Plimsoll knew that some ship-owners took care of their crews and their ships, and John Burnes, the Cunard boss, was one of them, taking the view that the scoundrels in his trade needed keelhauling. He and others like him backed Plimsoll's proposal for a loading line above which a hull must not be allowed to submerge at the dock, and for regular inspection of all shipping by the Board of Trade, whose surveyors would detain 440 vessels in the first year of the 1873 Merchant Shipping Act. The trouble was that Burnes and his colleagues were outnumbered by the villains, 18 of whom sat in the House of Commons, with a disproportionate influence among fellow MPs when any maritime topic cropped up.
Plimsoll's particular bête noire was the Tory MP for Plymouth, Edward Bates, who lost six ships in one year, was thrice investigated for scurvy aboard his vessels, and was eventually expelled from the Commons for bribing the electorate; whereupon Disraeli gave him a baronetcy. The evidence against Bates's fleet of unseaworthy vessels was so notorious that he never dared sue Plimsoll for exposing him repeatedly, though other shipowning MPs did, and always lost their cases or had to withdraw from them.

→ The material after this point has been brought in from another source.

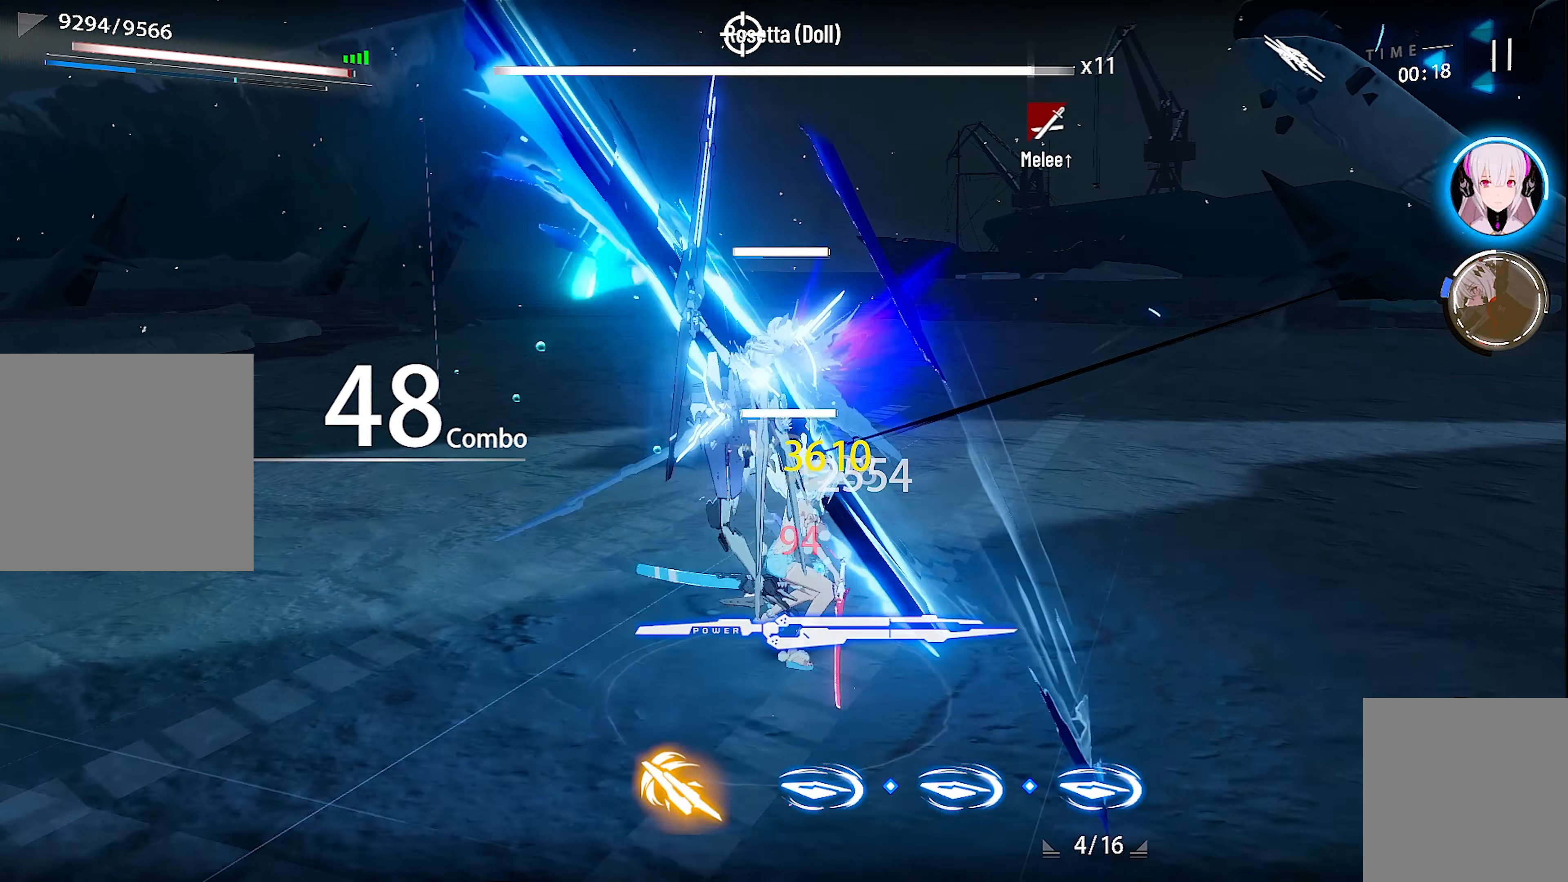
{"buttons": [], "left_stick": "center", "right_stick": "center", "events": [[83, "X", "down"], [166, "X", "up"], [233, "X", "down"], [300, "X", "up"], [383, "B", "down"], [467, "B", "up"]]}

It was an uphill battle to get reforming legislation through Parliament, and this book is partly a highly instructive illustration of blocking tactics, of primary self-interest by MPs, and their cynical disregard for the morality they sold to the voters in order to secure their seats. Three Plimsoll bills had been rejected by February 1871, though most of the nation had been won over to the seamen's cause by then, and the excuse for inaction was invariably that the shipowners could not possibly survive against foreign competition unless they were allowed to do as they wished, a view that was endorsed by a royal commission in 1873. Not until 1876 was the loading line made compulsory in an amended Merchant Shipping Act, but even after it the vested interests in and outside Parliament tried to put the clock back. Plimsoll died in 1898, having fathered three children in his 60s by his second wife, but eight years later Lloyd George at the Board of Trade raised the level of the Plimsoll line so that cargo vessels could increase their capacity by 5%. Six years after that, the SS North Briton, whose freeboard had thus been reduced from 16 to 10 inches above the waterline so as to accommodate 130 tons of additional freight, went down off Ushant with 20 of her crew.
But Jones saves her most shocking disclosure until the end of her book, and it is this. Although Plimsoll's loading lines were in time imposed on shipping of almost all nations, there is still no Winter North Atlantic level of loading - which is a safeguard against the roughest weather any mariner is likely to experience above the Equator - for ships more than 330ft long; which effectively means every supertanker and every container ship afloat. I expect that's because they wouldn't be able to compete profitably if their crews were given the protection smaller vessels enjoy. And that's not to count the rustbuckets galore sailing under flags of convenience that ought never to be allowed out of port. In some ways, nothing has changed in 150 years.